§ Soru 1:
Sûs bölgesinin tarihine dair metne göre şu soruları cevaplayın:
(a) Ebû Fâris Abdullah el-Vâsiḳ-Billâh, kime yenildikten sonra Sûs bölgesine sığındı?
(b) Muhammed eş-Şeyh el-Mehdî, Târûdânt'ta hangi camiyi yaptırdı?
(c) Mevlây Yezîd, Agādîr'in idaresiyle kimi görevlendirdi?
§ Soru 2:
Sûs bölgesinin tarihine dair metinde "Mevlây" unvanıyla anılan herkesi sıralayın.
§ Soru 3:
Sûs bölgesinin tarihine dair metni son cümlesinden itibaren sürdürün.

§ Seçilmiş bölüm:
Sûs’un yönetimini oğlu Ebû Fâris Abdullah’a bırakan Ahmed el-Mansûr’un döneminde bölgede büyük gelişme oldu. Onun zamanında düzenlenen ve bölge tarihi açısından önemli olan Sûs bölgesi kabilelerine ait vergi defterleri günümüze ulaşmış ve yayımlanmıştır. Ahmed el-Mansûr’un ölümünden sonra taht kavgaları ve çeşitli grupların hâkimiyet mücadeleleri yeniden başladı. Osmanlı sultanı tarafından desteklenen Zeydân, Sûs’a gelip mücadelesini buradan devam ettirdi. Bu sırada kardeşi Muhammed eş-Şeyh el-Me’mûn’a yenilen Ebû Fâris Abdullah el-Vâsiḳ-Billâh da Sûs bölgesine sığındı (1015/1606). Bu kargaşa ortamından yararlanan dinî lider Ebû Hassûn Ali es-Simlâlî, Berberî kabilelerini etrafında toplamayı başardı, Târûdânt ve yöresini ele geçirip Sûs’a hâkim oldu.
Sa‘dîler, Sûs bölgesine önem verdiler. Elçi, kumandan ve muhafız birliğinde görev alacak askerlerin seçiminde Sûs bölgesini tercih ettiler. Bölgeyi imar ederek burayı aynı zamanda önemli bir ilim merkezi haline getirdiler. Muhammed eş-Şeyh el-Mehdî, Târûdânt’ta Câmiu’l-Mehdî’yi ve yanında bir kütüphane ile medrese inşa ettirdi. Ayrıca burada Şeyh Muhammed b. Mübârek’e ait Akkâ Medresesi ve Târûdânt yakınında Tuyût’ta Hasan b. Ali et-Tamelî Medresesi gibi medreseler mevcuttu. Bölgede çok sayıda cami, zâviye ve medrese bulunuyordu.
Ebû Hassûn’un ölümünden (1070/1659-60) on yıl kadar sonra Mevlây Reşîd’in Târûdânt ve Îlîğ Kalesi’ni zaptetmesiyle Sûs bölgesinde Filâlî hâkimiyeti dönemi başladı (1081/1670). Bu dönemde bölge bazı isyanlara sahne oldu. Mevlây İsmâil 1686-1687 yıllarında kardeşinin ve yeğeninin isyanlarını bastırarak kontrolü sağladı. Taht kavgaları yüzünden XVIII. yüzyılın sonlarında bölgede kaybolan istikrar III. Mevlây Muhammed b. Abdullah döneminde yeniden kuruldu. Bu dönemde Agādîr Limanı’ndaki ticarî kurumların sayısı arttırıldı. Onun ölümünün ardından tahta geçen ve kardeşi Mevlây Abdurrahman’ın Sûs bölgesinde çıkardığı isyanı bastıran Mevlây Yezîd (1790-1792) meşhur devlet adamı ve tarihçi Zeyyânî’yi Agādîr’in idaresiyle görevlendirdi. Mevlây Süleyman bölgede çıkan isyanları önleyip huzuru sağlamış olsa da 1799 ve 1800 yıllarındaki veba salgını sebebiyle Sûs’ta çok sayıda insan öldü.

§ Verilen kayıtlar:
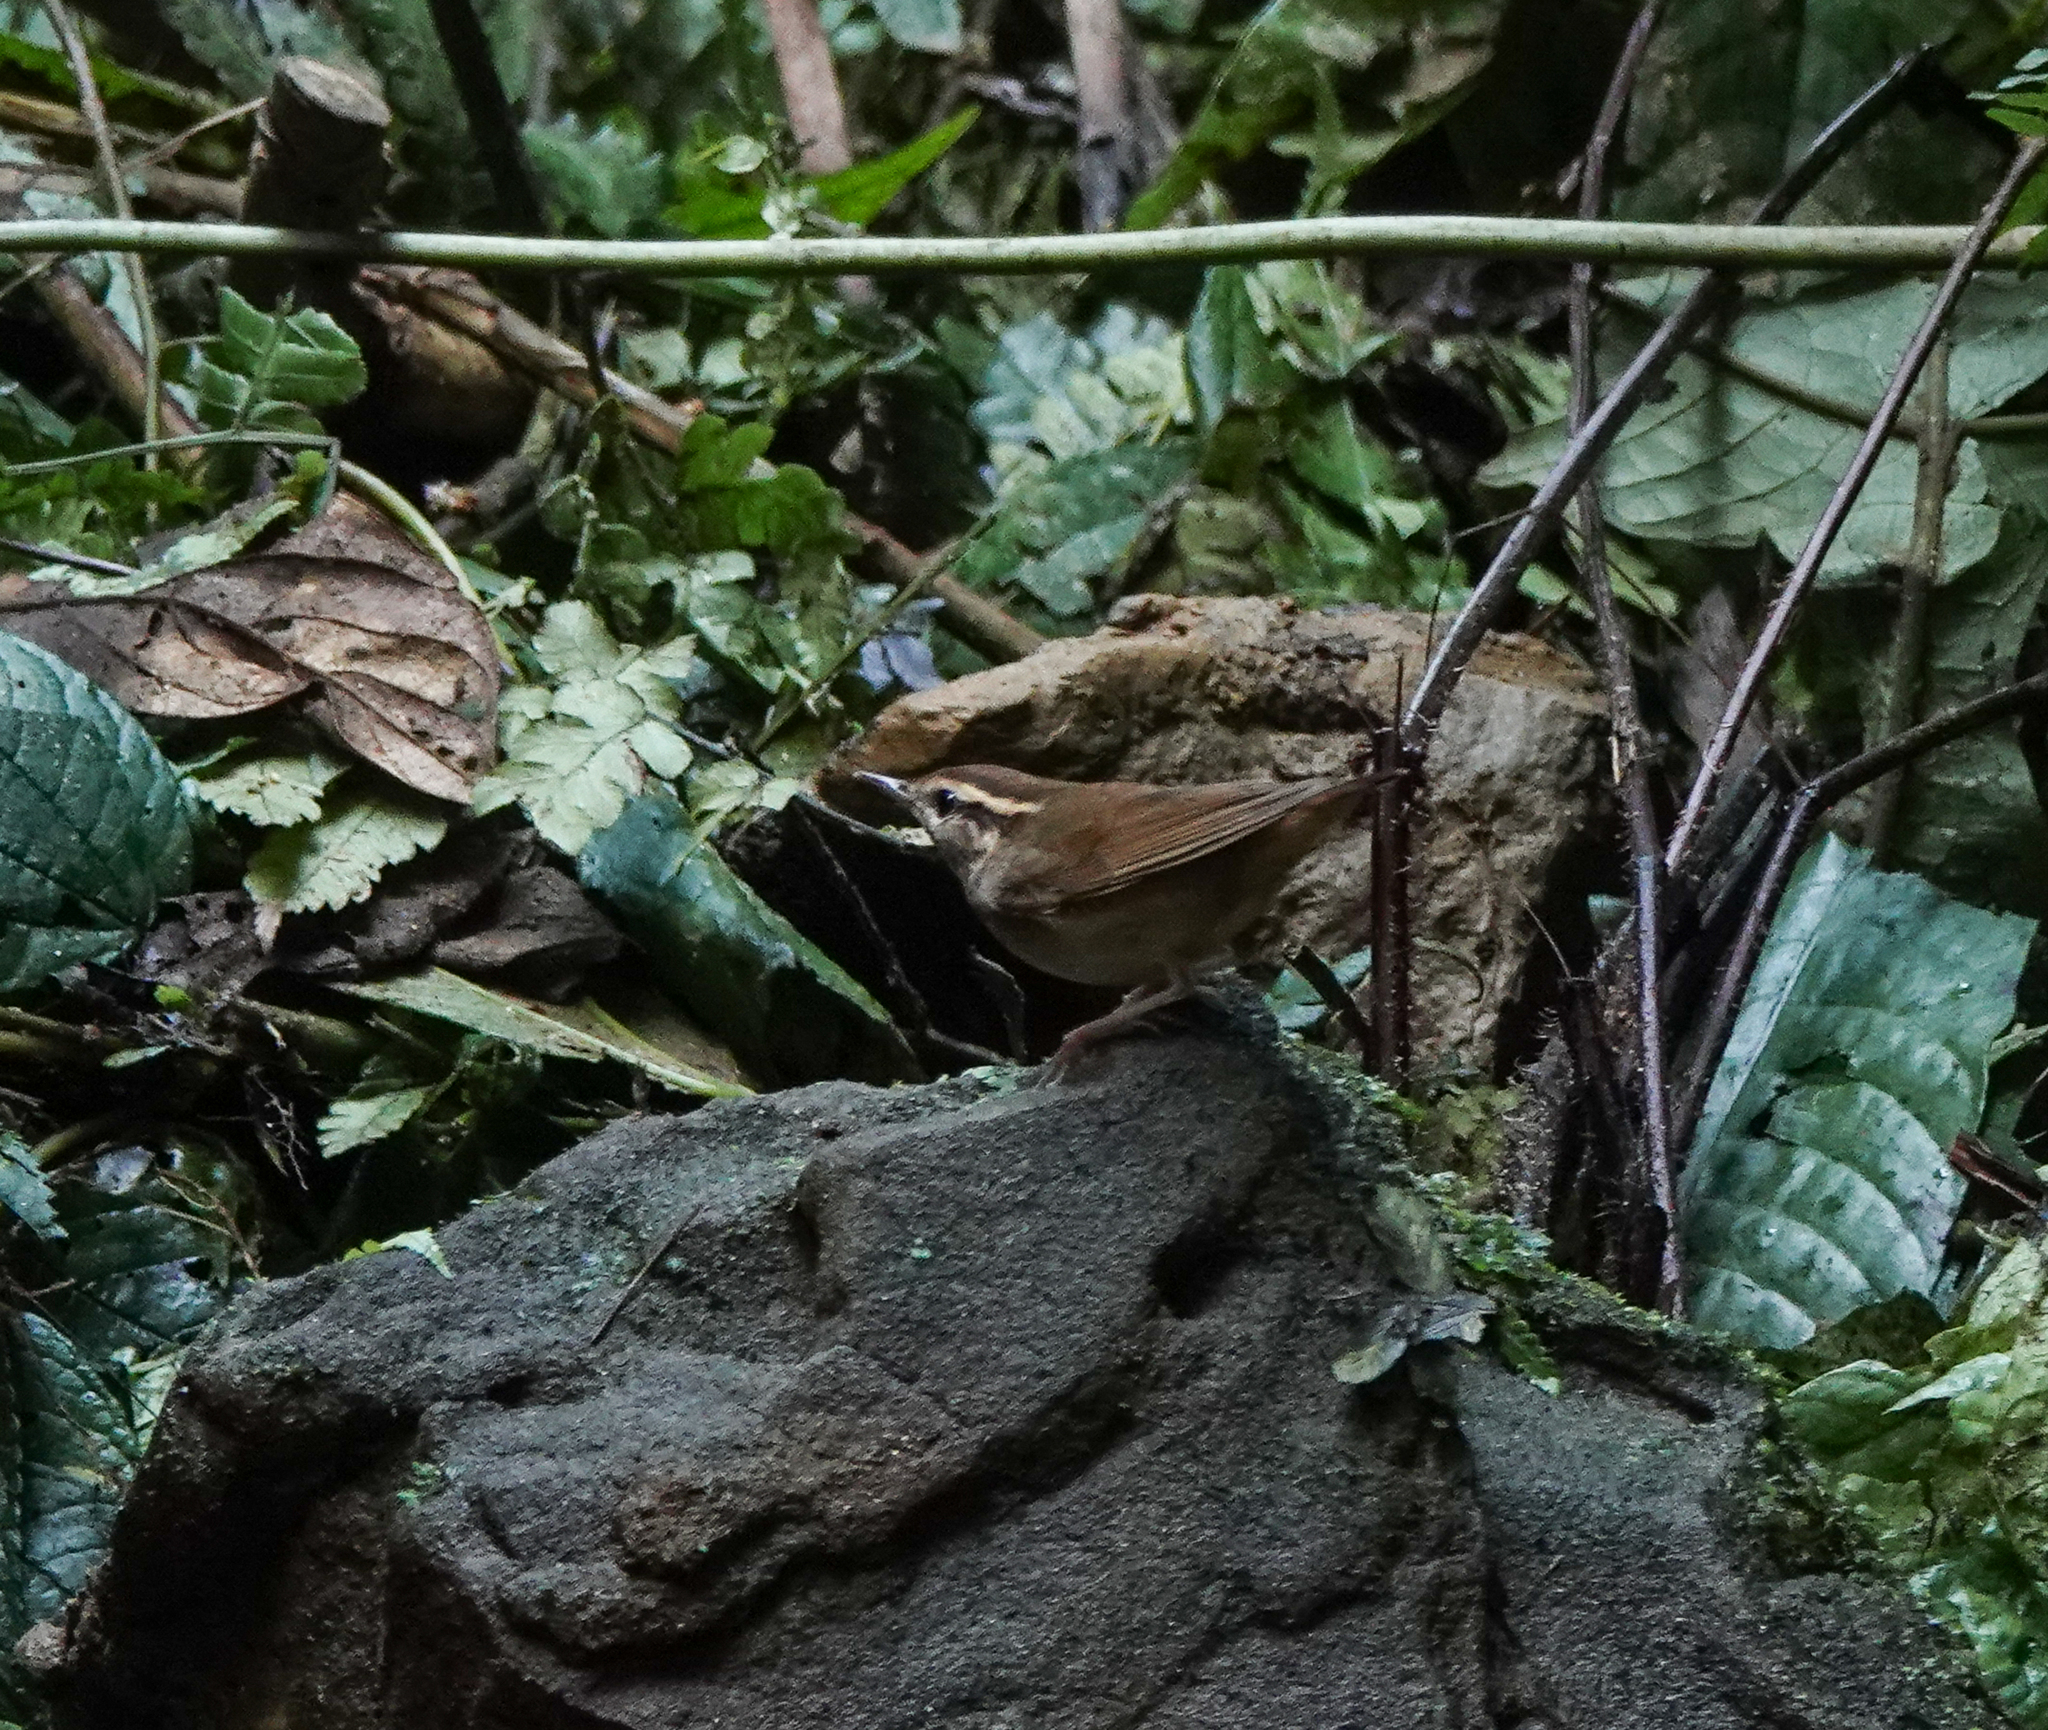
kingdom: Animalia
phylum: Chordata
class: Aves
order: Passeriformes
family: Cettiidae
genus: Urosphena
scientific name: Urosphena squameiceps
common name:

§ Alıştırma cevabı 1:
(a) Kardeşi Muhammed eş-Şeyh el-Me'mûn'a.
(b) Câmiu'l-Mehdî'yi.
(c) Devlet adamı ve tarihçi Zeyyânî'yi.

§ Alıştırma cevabı 2:
Mevlây Reşîd, Mevlây İsmâil, III. Mevlây Muhammed b. Abdullah, Mevlây Abdurrahman, Mevlây Yezîd, Mevlây Süleyman

§ Alıştırma cevabı 3:
Fransız donanmasının 1844’te Agādîr’i topa tutmasının ardından bölgede ortaya çıkan karışıklık uzun süre devam etti. Bu karışıklıklara son vermek amacıyla seferler düzenleyen Mevlây I. Hasan, Tiznît şehrini inşa ettirdi (1882). Ayrıca Sûs bölgesindeki kabilelere mensup askerlerden oluşturduğu birlikleri kurduğu modern ordunun ana unsurları arasına aldı. Fransızlar’ın Fas topraklarını işgali karşısında Şeyh Mâülayneyn Muhammed Mustafa direnişe geçti. Şeyh Muhammed Fâzıl Me’meyn’in oğlu olan Mâülayneyn, Tindûf yakınındaki Simârâ (Smara) Zâviyesi’nde müridleriyle başlattığı direnişte Sâkiyetülhamrâ’ya kadar uzanan alanı kontrolü altına aldı. Ancak 1906’da Mevlây Abdülhafîz’e yardım için Fas şehrine giderken Fransız orduları karşısında zor durumda kaldı ve Tiznît’e dönerek orada vefat etti (1910). Onun ölümünden sonra oğlu Ebü’l-Hîbe Fransızlar’a karşı mücadeleyi sürdürdü.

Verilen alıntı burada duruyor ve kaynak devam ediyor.